Here are ten things you should know about the architect of Bat Out Of Hell, Jim Steinman:
- 1) Steinman and Meat Loaf’s paths first crossed after the songwriter created a musical called More Than You Deserve in 1974, in which the singer and actor had been cast. The title track was later included on the Dead Ringer album (follow-up to Bat Out Of Hell).
- 2) His first commercial release was in 1973 when Yvonne Elliman recorded Steinman's song Happy Ending which appeared on the album Food of Love.
- 3) Bat Out Of Hell has its roots in a production based on JM Barrie’s Peter Pan. While Steinman and Meat Loaf were working on a touring National Lampoon production, they started to develop further three of the tracks which the composer had prepared for the musical, Neverland, for what they hoped would become a seven-song album. These became Bat out of Hell, Heaven Can Wait and All Revved Up With No Place to Go.
- 4) Steinman’s magic touch transformed Bonnie Tyler from a singer of syrupy – if a little croaky – ballads, to rock chick after producing her album Faster Than The Speed Of Night. He also wrote the title track and number one single Total Eclipse Of The Heart.
- 5) Steinman is canny recycler. The theme he wrote for a 1979 TV show Delta House was later tweaked and included in the hit single Dead Ringer For Love.
- 6) Steinman claims he was originally approached to pen the lyrics for the Lord Lloyd-Webber musical The Phantom Of The Opera but had to turn it down because of his commitments with Tyler. However, the pair later collaborated on the West End show (later transferring briefly to Broadway) Whistle Down The Wind.
- 7) As well as Bat Out Of Hell (a phrase for which Steinman holds the trademark) and Dead Ringer, Steinman went on to work together on Bat Out Of Hell II in 1993, despite years of bad blood. A third Bat album in 2006 saw little collaboration, although it featured seven of the composer’s songs – five of them were covers of previously recorded material, the remaining two adapted from demos of tracks written for musicals.
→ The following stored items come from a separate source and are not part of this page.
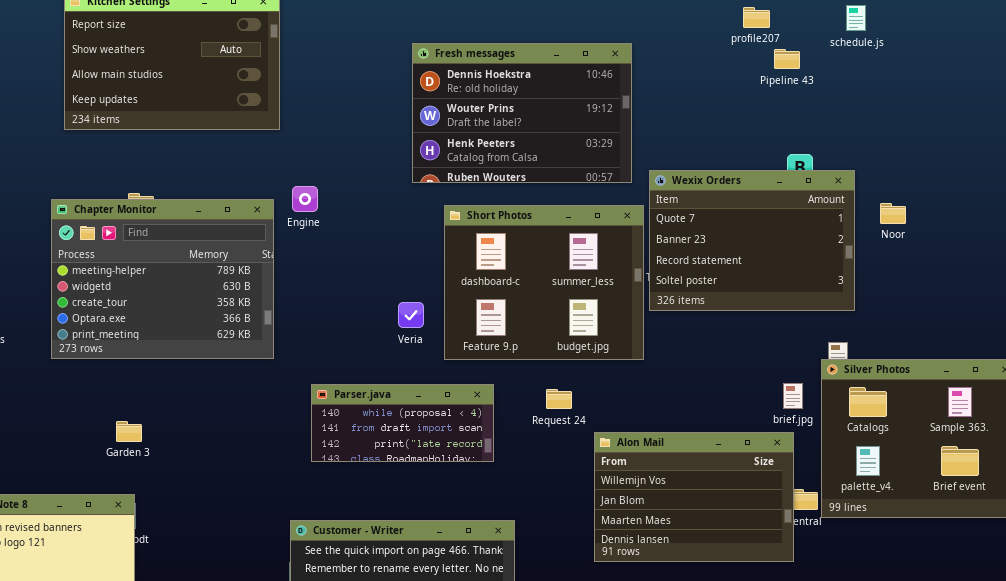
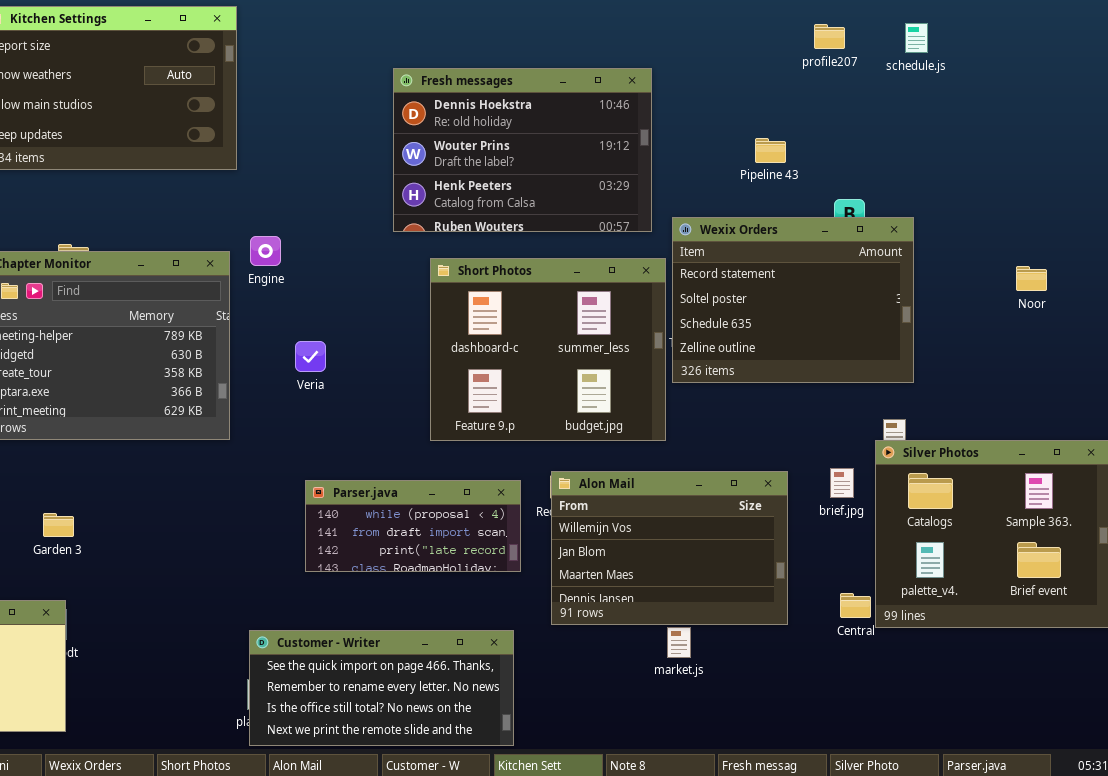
profile207: [743,7,770,28] -> [814,24,845,49], moved
Pipeline 43: [774,49,800,69] -> [755,138,786,163], moved
Wexix Orders: [649,170,855,311] -> [672,217,914,383], scrolled down 2 rows
Noor: [880,203,906,224] -> [1016,266,1047,291], moved
Veria: [398,302,424,328] -> [295,341,326,372], moved
Parser.java: [311,384,494,462] -> [305,480,521,572], moved
Alon Mail: [594,432,794,562] -> [551,471,788,625], moved

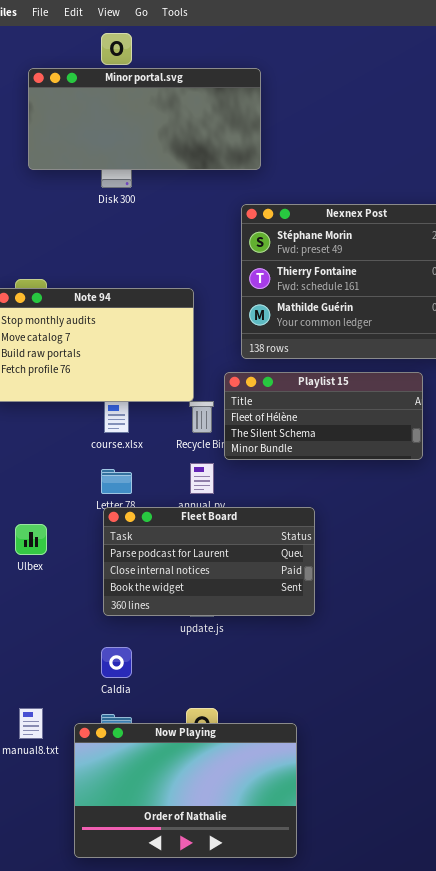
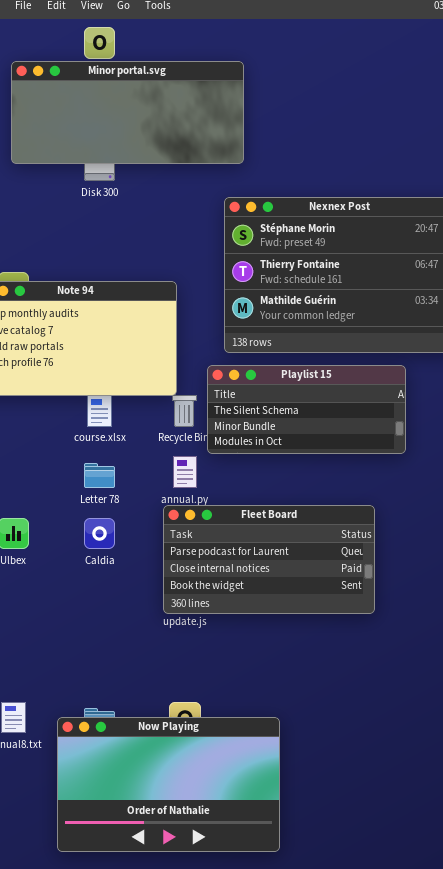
Playlist 15: [224,372,423,460] -> [207,365,406,454], scrolled down 1 row
Fleet Board: [103,507,315,616] -> [163,505,375,614], moved
Caldia: [101,647,132,678] -> [84,518,115,549], moved

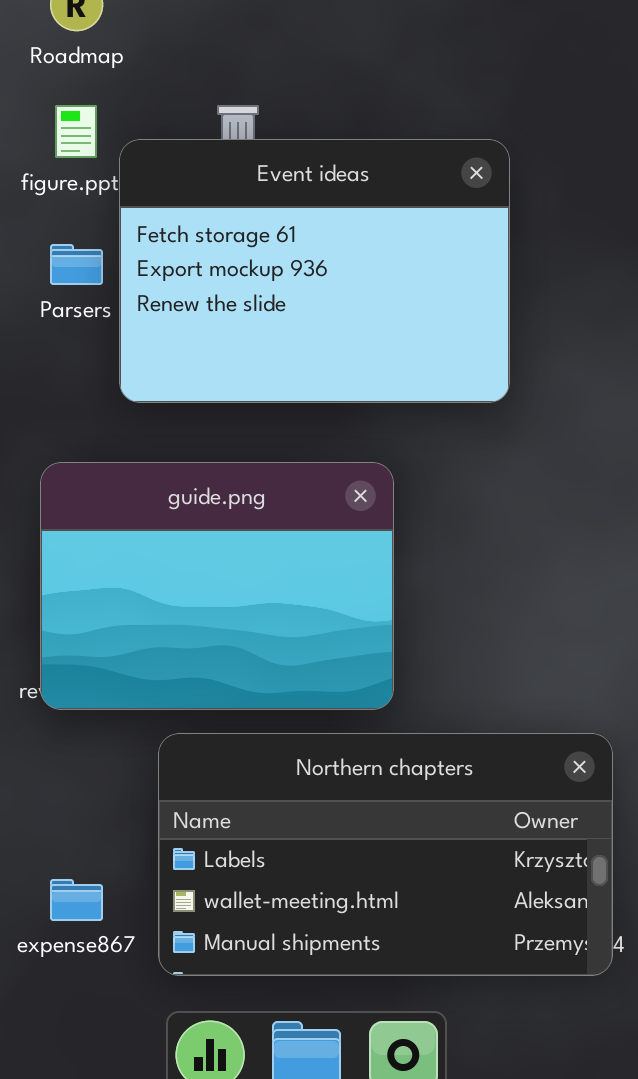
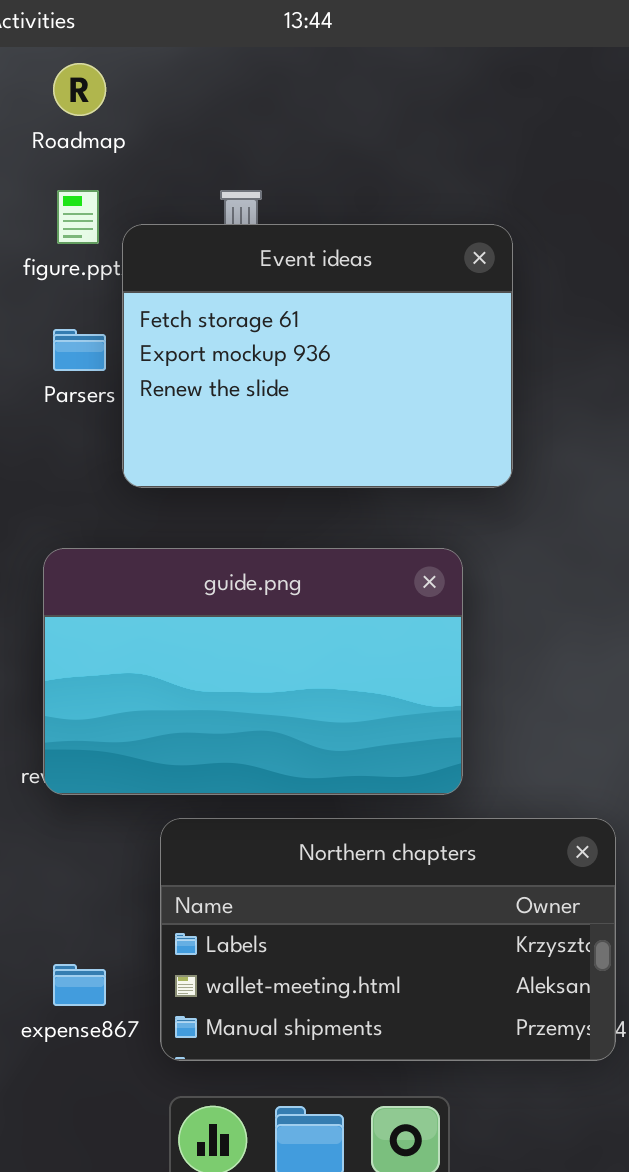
guide.png: [40,462,394,710] -> [43,548,463,795], resized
- 8) Steinman, 61 in November, reinvented the goth pioneers Sisters Of Mercy with his epic productions on This Corrosion and Dominion/Mother Russia from the band’s second album Floodland. He worked with the Sisters’ Andrew Eldritch again when he co-wrote More for the Vision Thing album.
- 9) Further collaborators for New York-born Steinman have included wrestler Hulk Hogan, the Everly Brothers, Celine Dion and The Opera Babes.
- 10) On the Bat Out of Hell album track Paradise By The Dashboard Light, alongside the rather more sober credits for drums, bass and keyboards for the rest of the personnel, Steinman is listed for “lascivious effects”.